[About this task]:
Give back a single number: the count of lines in the data that contain the string "tail".

[Working data]:
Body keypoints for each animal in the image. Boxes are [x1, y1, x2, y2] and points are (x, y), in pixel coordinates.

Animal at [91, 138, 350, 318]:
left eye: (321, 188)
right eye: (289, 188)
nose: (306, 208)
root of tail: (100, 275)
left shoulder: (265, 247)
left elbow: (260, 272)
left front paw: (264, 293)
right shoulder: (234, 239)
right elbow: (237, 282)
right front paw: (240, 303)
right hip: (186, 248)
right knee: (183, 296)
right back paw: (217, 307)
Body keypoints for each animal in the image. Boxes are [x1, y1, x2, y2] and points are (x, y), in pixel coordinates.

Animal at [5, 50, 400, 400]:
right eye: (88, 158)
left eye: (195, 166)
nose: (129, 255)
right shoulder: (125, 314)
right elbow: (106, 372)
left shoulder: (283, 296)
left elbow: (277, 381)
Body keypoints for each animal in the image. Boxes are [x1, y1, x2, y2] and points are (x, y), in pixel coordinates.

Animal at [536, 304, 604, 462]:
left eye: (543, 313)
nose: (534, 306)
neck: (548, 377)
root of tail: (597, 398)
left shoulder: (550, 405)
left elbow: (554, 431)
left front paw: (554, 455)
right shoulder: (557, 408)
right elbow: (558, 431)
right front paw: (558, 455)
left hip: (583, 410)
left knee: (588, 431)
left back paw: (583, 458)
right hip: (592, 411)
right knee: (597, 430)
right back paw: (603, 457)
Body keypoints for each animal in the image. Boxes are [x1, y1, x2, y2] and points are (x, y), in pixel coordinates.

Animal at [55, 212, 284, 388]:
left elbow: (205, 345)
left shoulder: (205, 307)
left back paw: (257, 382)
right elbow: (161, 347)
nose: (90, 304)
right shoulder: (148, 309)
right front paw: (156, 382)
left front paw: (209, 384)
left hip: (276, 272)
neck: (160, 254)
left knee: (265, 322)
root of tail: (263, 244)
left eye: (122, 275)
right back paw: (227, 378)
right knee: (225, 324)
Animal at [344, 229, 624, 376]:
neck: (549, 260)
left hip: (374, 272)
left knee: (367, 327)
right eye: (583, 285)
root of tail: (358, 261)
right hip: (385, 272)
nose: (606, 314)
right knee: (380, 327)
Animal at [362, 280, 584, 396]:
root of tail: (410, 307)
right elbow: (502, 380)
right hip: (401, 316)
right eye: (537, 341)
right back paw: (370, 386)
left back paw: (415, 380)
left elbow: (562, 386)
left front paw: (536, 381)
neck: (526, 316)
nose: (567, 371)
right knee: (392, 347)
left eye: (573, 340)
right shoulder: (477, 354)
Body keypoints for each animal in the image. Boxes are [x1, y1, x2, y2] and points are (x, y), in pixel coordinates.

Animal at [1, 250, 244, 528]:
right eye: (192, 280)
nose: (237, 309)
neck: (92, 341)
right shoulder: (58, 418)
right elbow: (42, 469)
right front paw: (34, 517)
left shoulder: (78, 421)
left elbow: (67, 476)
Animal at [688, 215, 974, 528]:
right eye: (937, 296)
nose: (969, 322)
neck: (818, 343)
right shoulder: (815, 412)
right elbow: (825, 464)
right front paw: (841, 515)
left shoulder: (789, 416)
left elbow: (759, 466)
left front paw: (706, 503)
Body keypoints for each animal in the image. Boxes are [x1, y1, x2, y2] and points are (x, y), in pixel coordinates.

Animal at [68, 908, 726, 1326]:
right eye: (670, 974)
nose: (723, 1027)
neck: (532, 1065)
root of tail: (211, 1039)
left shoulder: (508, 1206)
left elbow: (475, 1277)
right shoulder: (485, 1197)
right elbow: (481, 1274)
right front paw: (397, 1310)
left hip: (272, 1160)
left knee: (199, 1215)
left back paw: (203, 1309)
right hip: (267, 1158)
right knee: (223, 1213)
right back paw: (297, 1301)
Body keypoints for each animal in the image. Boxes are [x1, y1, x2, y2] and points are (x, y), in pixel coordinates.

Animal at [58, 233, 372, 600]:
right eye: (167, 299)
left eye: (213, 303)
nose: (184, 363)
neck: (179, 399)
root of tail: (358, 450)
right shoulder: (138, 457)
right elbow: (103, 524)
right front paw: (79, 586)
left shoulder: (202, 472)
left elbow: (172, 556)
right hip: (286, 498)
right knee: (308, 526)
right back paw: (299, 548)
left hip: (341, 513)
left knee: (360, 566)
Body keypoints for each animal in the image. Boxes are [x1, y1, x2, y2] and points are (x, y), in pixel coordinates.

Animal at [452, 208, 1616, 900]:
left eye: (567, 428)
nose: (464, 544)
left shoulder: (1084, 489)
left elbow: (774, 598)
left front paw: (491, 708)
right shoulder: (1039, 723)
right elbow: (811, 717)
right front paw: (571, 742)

[Answer box]:
7